* Activity:
Repeat the lines below exactly as written, please, from the line with "στρατό. Ήταν μια σημαδιακή δράση που αφορά" to the line with "égia adotada por", both lines included, and no others.

* Study material:
Segment Open

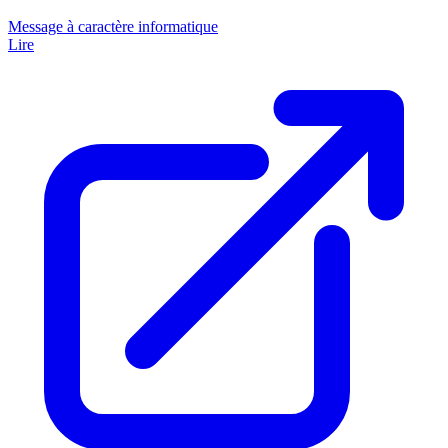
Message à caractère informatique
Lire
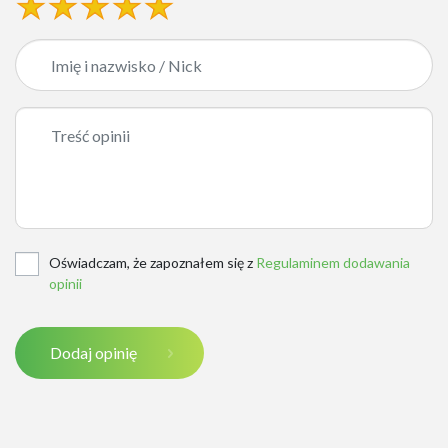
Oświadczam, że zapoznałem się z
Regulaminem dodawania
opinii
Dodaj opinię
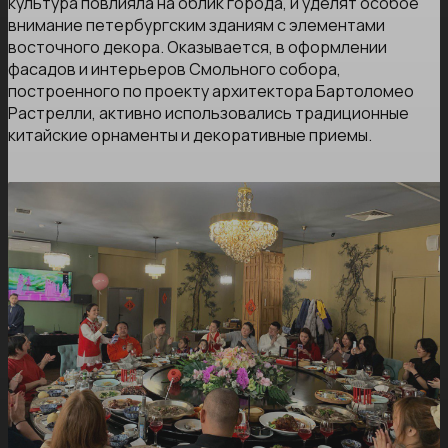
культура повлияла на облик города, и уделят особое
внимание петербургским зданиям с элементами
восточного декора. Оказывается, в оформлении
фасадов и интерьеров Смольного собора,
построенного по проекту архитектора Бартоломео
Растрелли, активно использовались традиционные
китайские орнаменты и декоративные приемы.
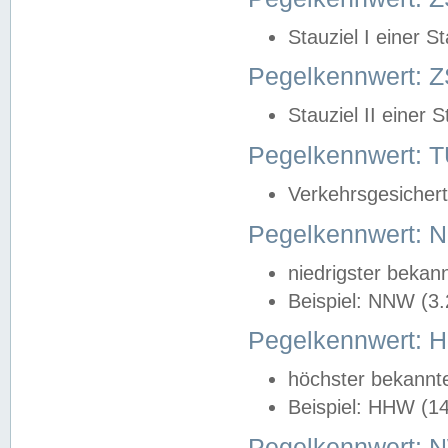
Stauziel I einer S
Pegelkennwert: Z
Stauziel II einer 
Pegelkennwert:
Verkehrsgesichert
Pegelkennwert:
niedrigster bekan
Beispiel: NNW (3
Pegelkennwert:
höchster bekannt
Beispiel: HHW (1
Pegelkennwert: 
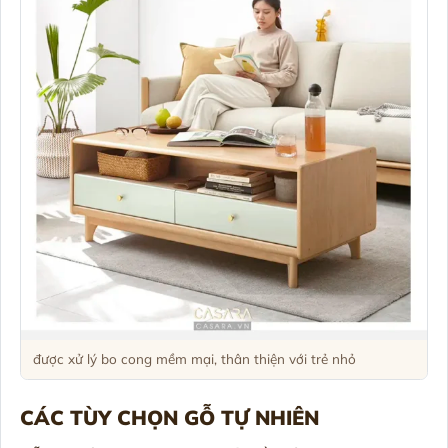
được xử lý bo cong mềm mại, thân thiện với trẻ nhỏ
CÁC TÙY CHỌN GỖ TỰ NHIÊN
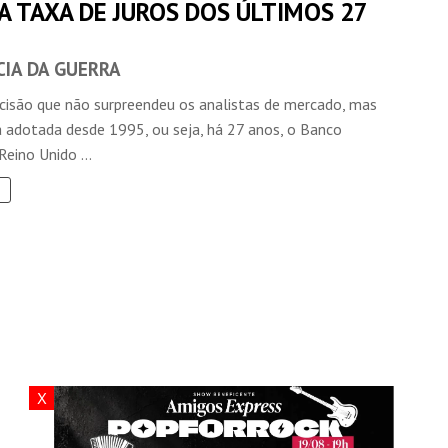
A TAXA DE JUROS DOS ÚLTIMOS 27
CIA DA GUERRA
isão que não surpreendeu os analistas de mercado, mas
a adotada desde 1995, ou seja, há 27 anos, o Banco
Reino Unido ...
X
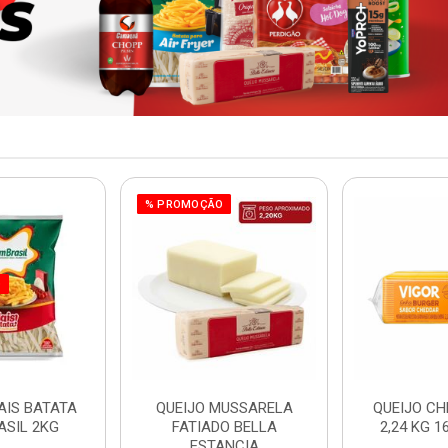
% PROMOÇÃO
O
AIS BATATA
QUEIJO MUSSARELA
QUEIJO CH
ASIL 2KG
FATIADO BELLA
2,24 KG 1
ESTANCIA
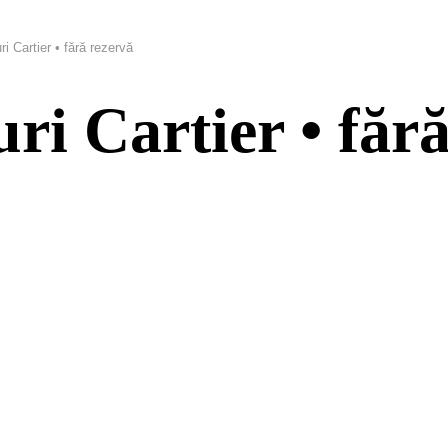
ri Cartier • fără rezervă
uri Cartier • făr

Segment Closed
Segment Open

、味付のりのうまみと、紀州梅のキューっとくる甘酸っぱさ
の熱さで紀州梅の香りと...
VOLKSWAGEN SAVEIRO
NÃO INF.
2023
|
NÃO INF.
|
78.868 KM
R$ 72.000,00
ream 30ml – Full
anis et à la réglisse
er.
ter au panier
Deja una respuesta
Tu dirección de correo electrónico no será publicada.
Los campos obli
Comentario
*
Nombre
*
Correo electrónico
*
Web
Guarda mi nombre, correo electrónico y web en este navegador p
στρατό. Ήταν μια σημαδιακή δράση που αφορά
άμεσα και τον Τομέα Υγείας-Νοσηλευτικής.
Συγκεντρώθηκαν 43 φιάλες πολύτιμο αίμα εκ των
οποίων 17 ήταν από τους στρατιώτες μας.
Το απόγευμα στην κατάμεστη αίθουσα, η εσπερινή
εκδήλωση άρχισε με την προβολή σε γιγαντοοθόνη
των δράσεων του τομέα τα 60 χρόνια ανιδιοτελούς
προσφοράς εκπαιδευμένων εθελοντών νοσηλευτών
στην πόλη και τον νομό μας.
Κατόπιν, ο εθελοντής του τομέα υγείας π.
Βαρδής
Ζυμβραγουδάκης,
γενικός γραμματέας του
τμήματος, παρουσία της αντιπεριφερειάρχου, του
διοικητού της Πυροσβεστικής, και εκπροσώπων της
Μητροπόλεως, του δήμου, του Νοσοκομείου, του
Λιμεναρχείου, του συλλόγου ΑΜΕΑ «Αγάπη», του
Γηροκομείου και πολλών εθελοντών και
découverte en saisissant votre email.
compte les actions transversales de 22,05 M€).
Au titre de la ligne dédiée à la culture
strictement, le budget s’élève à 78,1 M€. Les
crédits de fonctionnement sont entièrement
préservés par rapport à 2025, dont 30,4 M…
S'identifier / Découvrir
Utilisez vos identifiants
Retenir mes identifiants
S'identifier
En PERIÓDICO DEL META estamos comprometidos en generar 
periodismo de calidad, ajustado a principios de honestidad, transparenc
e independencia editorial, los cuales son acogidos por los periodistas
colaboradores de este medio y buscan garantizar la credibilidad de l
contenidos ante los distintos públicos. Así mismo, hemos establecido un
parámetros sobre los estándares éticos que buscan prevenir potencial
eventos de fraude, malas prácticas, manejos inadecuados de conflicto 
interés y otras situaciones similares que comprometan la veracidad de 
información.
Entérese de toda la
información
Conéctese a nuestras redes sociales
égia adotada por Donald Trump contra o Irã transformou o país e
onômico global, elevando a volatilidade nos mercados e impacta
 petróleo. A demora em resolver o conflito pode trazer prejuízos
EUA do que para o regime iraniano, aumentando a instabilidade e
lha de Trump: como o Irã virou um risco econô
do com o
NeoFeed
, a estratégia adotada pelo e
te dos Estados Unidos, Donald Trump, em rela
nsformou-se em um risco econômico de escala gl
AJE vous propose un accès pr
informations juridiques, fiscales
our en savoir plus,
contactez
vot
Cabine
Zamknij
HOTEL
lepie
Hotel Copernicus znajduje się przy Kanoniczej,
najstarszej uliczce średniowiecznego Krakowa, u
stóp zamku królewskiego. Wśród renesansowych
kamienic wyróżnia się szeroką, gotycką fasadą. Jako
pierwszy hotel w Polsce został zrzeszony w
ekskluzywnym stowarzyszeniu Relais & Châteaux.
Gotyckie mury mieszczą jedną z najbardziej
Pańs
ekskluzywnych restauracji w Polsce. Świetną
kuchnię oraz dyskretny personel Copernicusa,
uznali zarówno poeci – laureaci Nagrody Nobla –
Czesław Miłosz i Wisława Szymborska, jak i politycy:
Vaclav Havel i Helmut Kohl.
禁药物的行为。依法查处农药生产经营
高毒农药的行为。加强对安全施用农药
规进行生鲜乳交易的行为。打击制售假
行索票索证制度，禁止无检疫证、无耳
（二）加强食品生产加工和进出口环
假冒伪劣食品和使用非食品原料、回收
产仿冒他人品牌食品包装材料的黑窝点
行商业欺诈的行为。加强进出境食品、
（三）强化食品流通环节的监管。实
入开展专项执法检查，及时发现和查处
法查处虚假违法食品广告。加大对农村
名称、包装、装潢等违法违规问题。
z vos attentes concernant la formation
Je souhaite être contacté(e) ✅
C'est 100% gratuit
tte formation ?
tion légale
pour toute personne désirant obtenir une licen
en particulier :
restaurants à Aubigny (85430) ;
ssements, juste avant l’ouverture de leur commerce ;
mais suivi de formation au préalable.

Segment Closed

* Response below:
στρατό. Ήταν μια σημαδιακή δράση που αφορά
άμεσα και τον Τομέα Υγείας-Νοσηλευτικής.
Συγκεντρώθηκαν 43 φιάλες πολύτιμο αίμα εκ των
οποίων 17 ήταν από τους στρατιώτες μας.
Το απόγευμα στην κατάμεστη αίθουσα, η εσπερινή
εκδήλωση άρχισε με την προβολή σε γιγαντοοθόνη
των δράσεων του τομέα τα 60 χρόνια ανιδιοτελούς
προσφοράς εκπαιδευμένων εθελοντών νοσηλευτών
στην πόλη και τον νομό μας.
Κατόπιν, ο εθελοντής του τομέα υγείας π.
Βαρδής
Ζυμβραγουδάκης,
γενικός γραμματέας του
τμήματος, παρουσία της αντιπεριφερειάρχου, του
διοικητού της Πυροσβεστικής, και εκπροσώπων της
Μητροπόλεως, του δήμου, του Νοσοκομείου, του
Λιμεναρχείου, του συλλόγου ΑΜΕΑ «Αγάπη», του
Γηροκομείου και πολλών εθελοντών και
découverte en saisissant votre email.
compte les actions transversales de 22,05 M€).
Au titre de la ligne dédiée à la culture
strictement, le budget s’élève à 78,1 M€. Les
crédits de fonctionnement sont entièrement
préservés par rapport à 2025, dont 30,4 M…
S'identifier / Découvrir
Utilisez vos identifiants
Retenir mes identifiants
S'identifier
En PERIÓDICO DEL META estamos comprometidos en generar 
periodismo de calidad, ajustado a principios de honestidad, transparenc
e independencia editorial, los cuales son acogidos por los periodistas
colaboradores de este medio y buscan garantizar la credibilidad de l
contenidos ante los distintos públicos. Así mismo, hemos establecido un
parámetros sobre los estándares éticos que buscan prevenir potencial
eventos de fraude, malas prácticas, manejos inadecuados de conflicto 
interés y otras situaciones similares que comprometan la veracidad de 
información.
Entérese de toda la
información
Conéctese a nuestras redes sociales
égia adotada por Donald Trump contra o Irã transformou o país e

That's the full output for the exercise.